CANNES -- An unseen and unwanted British documentary is generating a firestorm before it comes to Cannes on Friday, mostly because it reportedly showcases a grisly photo of Princess Diana inside the vehicle in the Paris car crash that claimed her life on Aug. 31, 1997.
But the real controversy that should be raging is what actor-filmmaker Keith Allen presents as near-fact in Unlawful Killing: That the British establishment, including the Royal Family, arranged her murder.
Also controversial is the way Allen's team is exploiting Cannes. People are assuming the doc is in an official film festival program. It is not. Instead, Allen & company are screening Unlawful Killing in the Cannes Marche, an unregulated marketplace where anyone can show anything, short of hardcore porn, if they buy time in a Cannes theatre. Audiences are allowed in by invitation.

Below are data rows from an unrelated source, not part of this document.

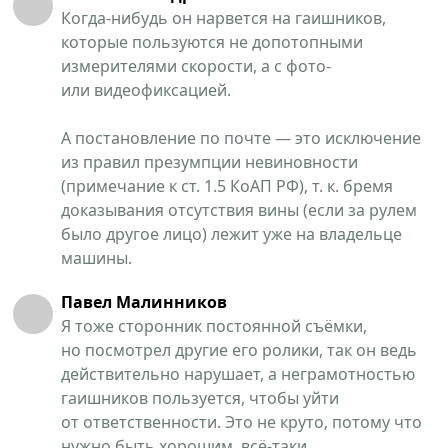
Когда-нибудь он нарвется на гаишников,
которые пользуются не допотопными
измерителями скорости, а с фото-
или видеофиксацией.
А постановление по почте — это исключение
из правил презумпции невиновности
(примечание к ст. 1.5 КоАП РФ), т. к. бремя
доказывания отсутствия вины (если за рулем
было другое лицо) лежит уже на владельце
машины.
Павел Малинников
Я тоже сторонник постоянной съёмки,
но посмотрел другие его ролики, так он ведь
действительно нарушает, а неграмотностью
гаишников пользуется, чтобы уйти
от ответственности. Это не круто, потому что
нужно быть хорошим, всё-таки.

Marketplace screenings are normally set up to help sell movies to distributors. In this case, Allen's goal seems to be to generate publicity, most of it negative so far. Allen is a well-known British comedian and actor. He played the Sheriff of Nottingham in the recent BBC series Robin Hood.
But he also spent the past three years sorting through evidence from the inquest into Diana's death and doing interviews. His film title comes from the ruling in that inquest, a British legal result that establishes that persons unknown are criminally responsible for a death.
Watching the lurid trailer and excerpts online will quickly convince viewers that Allen is pinning the blame on the Royals, their aristocratic circle and operatives in the British secret service. "Presidents have been killed for less," the narrator says after commentators establish how Diana was "trouble" for the Royal Family.
British journalist and novelist Noel Botham, who wrote a book called The Murder of Princess Diana, says it again in the film. "There can be no doubt she was actually murdered," he says. British broadcaster Piers Morgan is also featured, spinning accusations about British spies. "We've all been to James Bond movies, thanks," he says sarcastically. "We know the secret services do a lot of dark stuff."